Yes, I am Thine, for evermore
  Lord Jesus, Thine."

that soul is coming to the Lord in holy splendour.

But these who thus come to the Lord for His joy and use are "from the womb of the morning." They are children of the day, they do not belong to the night, therefore they are not to sleep as do others, but must watch and be sober. They are like an army, alert, well disciplined, and watchful. And they are wonderfully accoutred, for the Scripture says, "Let us, who are of the day, be sober, putting on the breastplate of faith and love; and for an helmet, the hope of salvation" (1 Thess. 5:8). Behold this army standing ready for service or for the home-call, girt in these heavenly graces; as the light of heaven shines upon them do they not appear in holy splendour? This was my vision; this is the "army with banners" beautiful in the eyes of the Lord.

But how can this be not a vision merely, but a great spiritual reality? There is only one way. Never yet did any soul become subject to the Lord except as He became its sole object. So our Psalm begins, "The Lord said unto my Lord, Sit Thou at My right hand, until I make Thine enemies Thy footstool." These are familiar words. They are quoted three times in the New Testament, plainly showing the immense importance of them. They were quoted by the Lord Himself to the Pharisees when in His patience with them He asked, "What think ye of Christ?" This declaration of the Eternal God plainly shows what HE thinks of Him. Herein is found His answer to all the contempt and hatred that men heaped upon Him. It is God's answer to the cross. The One who was thorn-crowned and crucified is now sitting at the right hand of the Majesty on high. But there is more in it than that. It means that though He was despised and rejected of men, and though it is still the day of His reproach, He is yet to be triumphant over every foe. But there is more even than that, for He is addressed as the Lord, He is not only the Man, infinitely delightful to God, but He is Himself the Lord, God and man in one Person. Could we possibly consider Him coming

"From Godhead's fullest glory
  Down to Calvary's depth of woe";

and going back again to the glory from whence He came without being profoundly moved towards Him? His humiliation and suffering and death, His resurrection and ascension and glory, and the love that lay behind it all claim us for Himself alone, and as we consider Him we shall most certainly desire to be "unto the Lord," and so be true Nazarites (see Numbers 6). We shall willingly yield ourselves to Him in holy splendour.
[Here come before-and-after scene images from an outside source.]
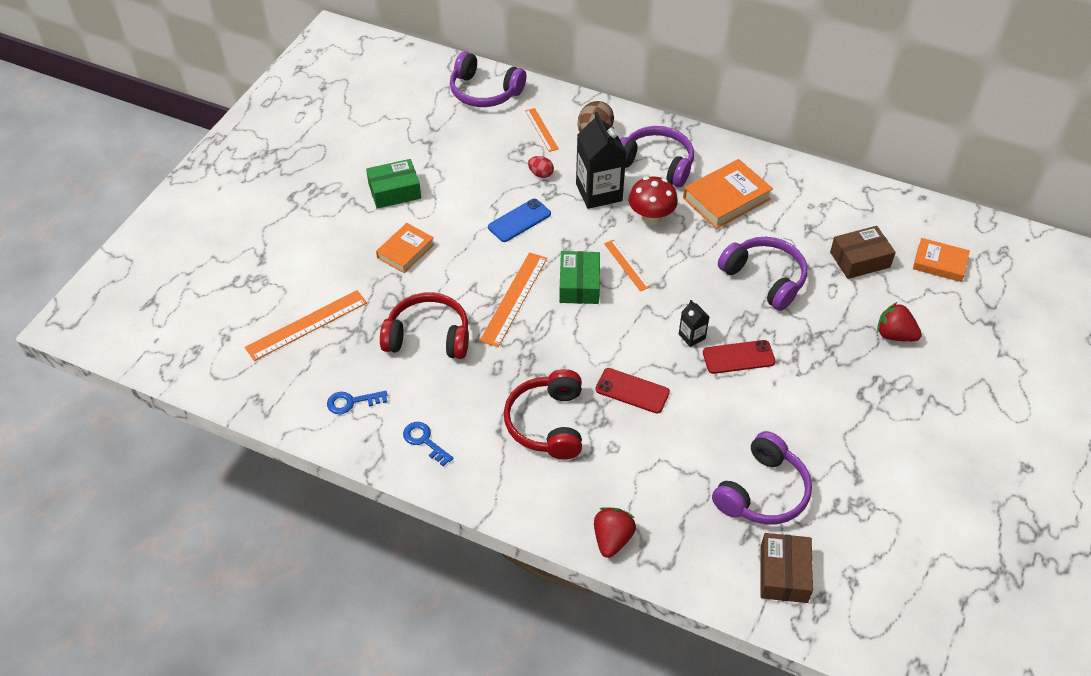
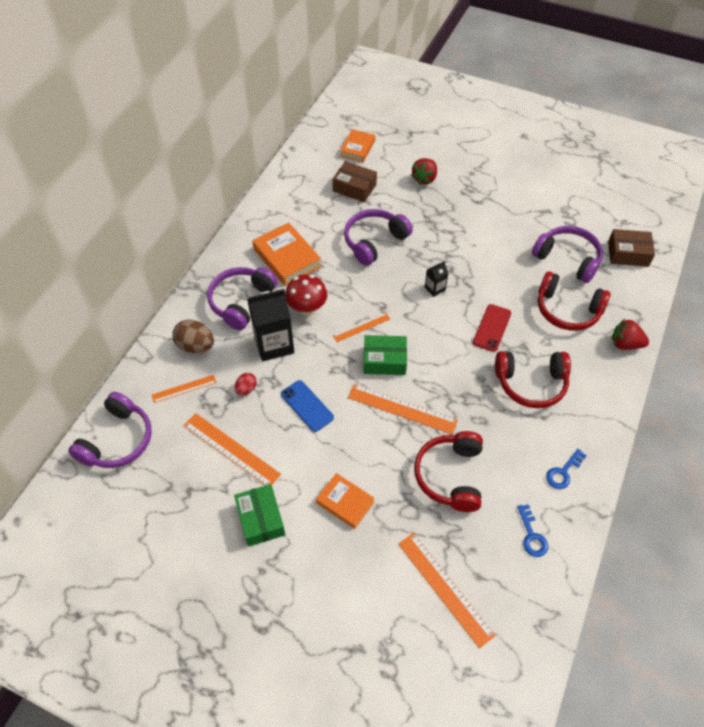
camera: 90 degrees left, 5 degrees up
red phone [703,340,776,374] -> none
brown box [830,226,896,279] -> brown box turned 45 degrees counterclockwise [332,161,377,202]
none -> orange ruler [183,413,281,486]
none -> red headphones [538,271,611,331]

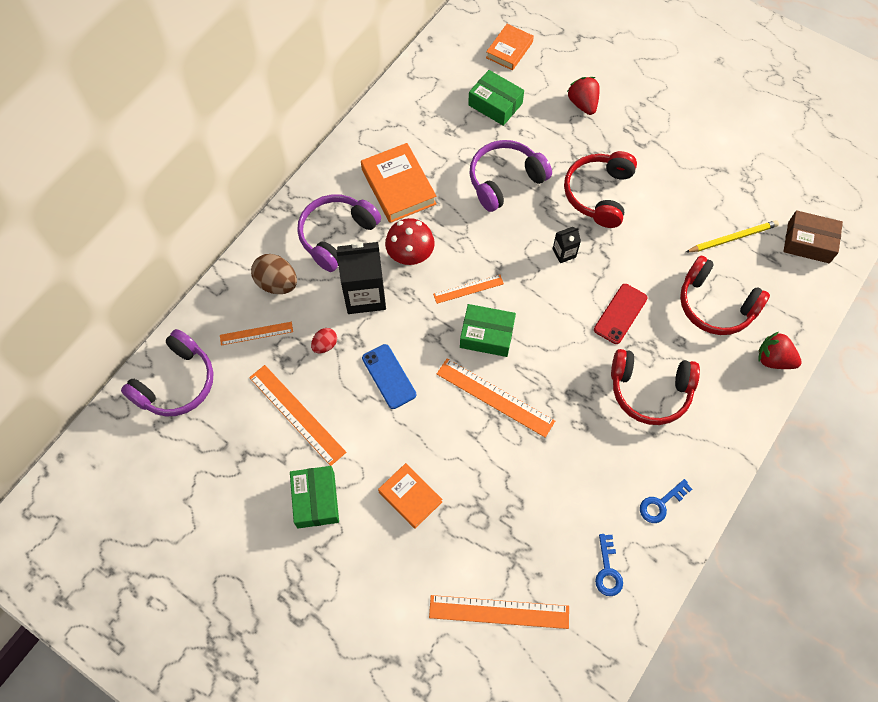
camera: 10 degrees right, 10 degrees up
brown box [332,161,377,202] -> green box [468,70,524,126]
orange ruler [398,533,496,649] -> orange ruler turned 60 degrees counterclockwise [429,595,569,629]
red strawberry [411,158,437,185] -> red strawberry turned 120 degrees clockwise [567,77,600,115]
red headphones [414,431,483,512] -> red headphones moved to [564,151,637,228]
purple headphones [532,226,603,283] -> yellow pencil [686,220,779,252]

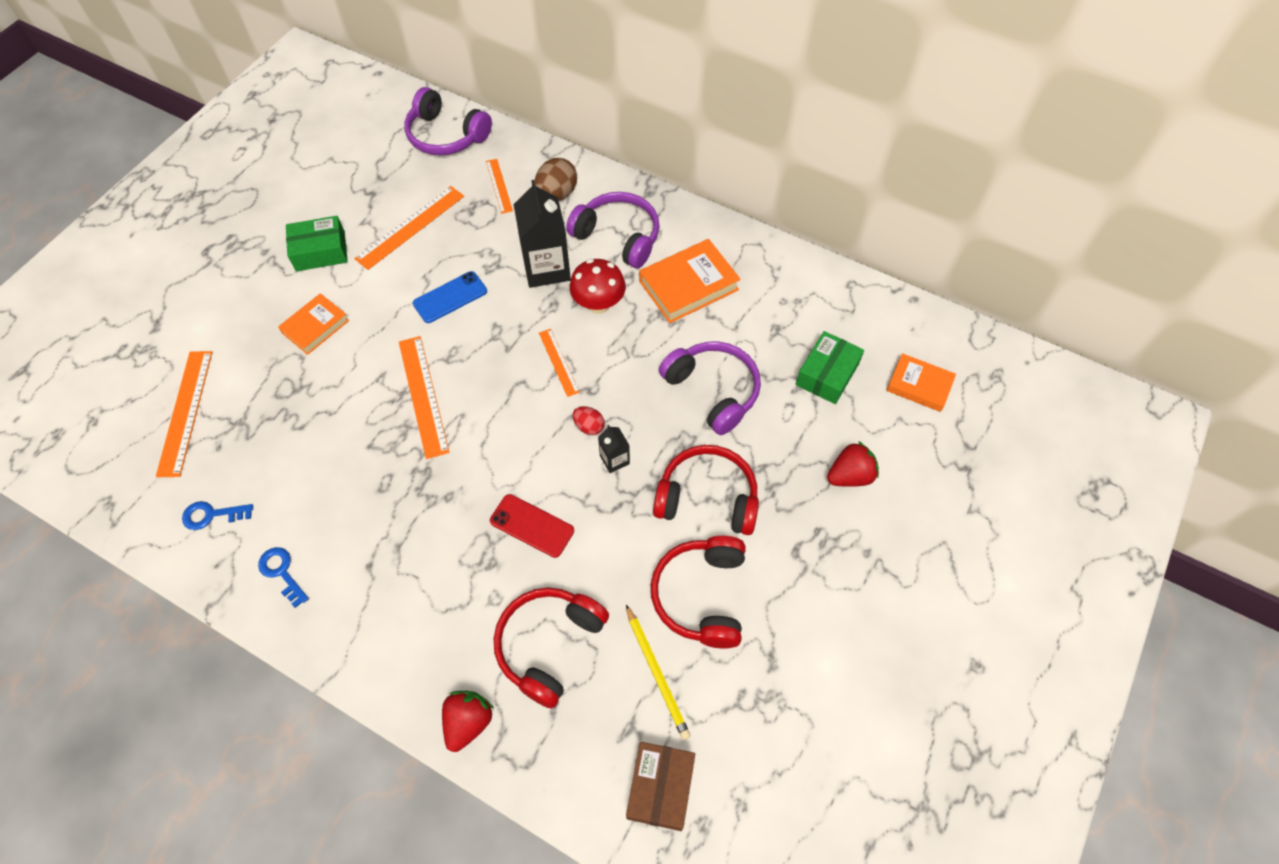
camera: 85 degrees right, 5 degrees down
red egg [311,328,337,353] -> red egg moved to [573,406,605,435]
orange ruler [437,359,555,438] -> orange ruler turned 45 degrees counterclockwise [399,336,449,459]
green box [460,304,516,357] -> none
red headphones [611,349,700,425] -> red headphones moved to [651,536,746,649]

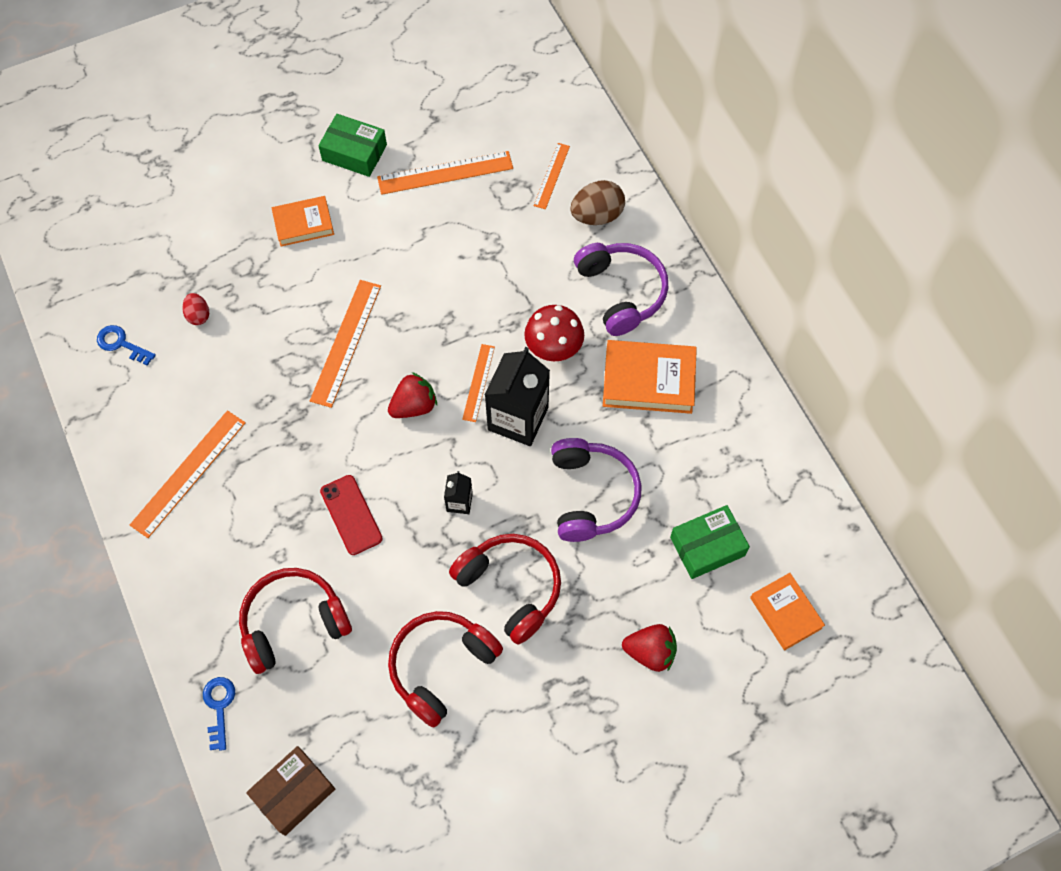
camera: 35 degrees right, 5 degrees up
orange ruler [156,351,212,477] -> orange ruler moved to [130,410,246,538]
blue key [258,547,309,608] -> blue key moved to [203,677,235,751]
purple headphones [405,87,492,155] -> none
blue phone [413,271,487,323] -> none
red strawberry [442,691,494,752] -> red strawberry moved to [388,372,437,418]
black carton [514,180,571,288] -> black carton moved to [485,347,550,446]
red egg [573,406,605,435] -> red egg moved to [182,293,209,325]
yellow pencil [626,605,691,740] -> none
But there is more. It is well to reach that point in our soul's history when we make a definite decision to be wholly for the Lord, but to carry out that decision is utterly beyond us, if we have no strength but our own, and hence there is a wonderful provision for us. Read the 4th verse of our Psalm, "Jehovah hath sworn, and will not repent, Thou art a priest for ever after the order of Melchisedek."

Have we considered our Lord in this character? It will be well worth our while to do so. He has become, through His suffering, the Author of eternal salvation to all who obey Him. He can maintain us in the holy splendour of our willing obedience to Him. If we look to Him He becomes our strength in weakness, He can preserve our devotion to Himself, whiter than milk, purer than snow, more ruddy than rubies, and bright as the sapphires that shine in the city of God. When weary and like to faint in the conflict He brings forth the bread and wine to refresh us as Melchisedek did for Abraham in the days of old. He can never fail, and we may rely upon Him who is able to keep us from falling, and to present us faultless before the presence of His glory with exceeding joy. To Him be glory and majesty, dominion and power, both now and ever. Amen.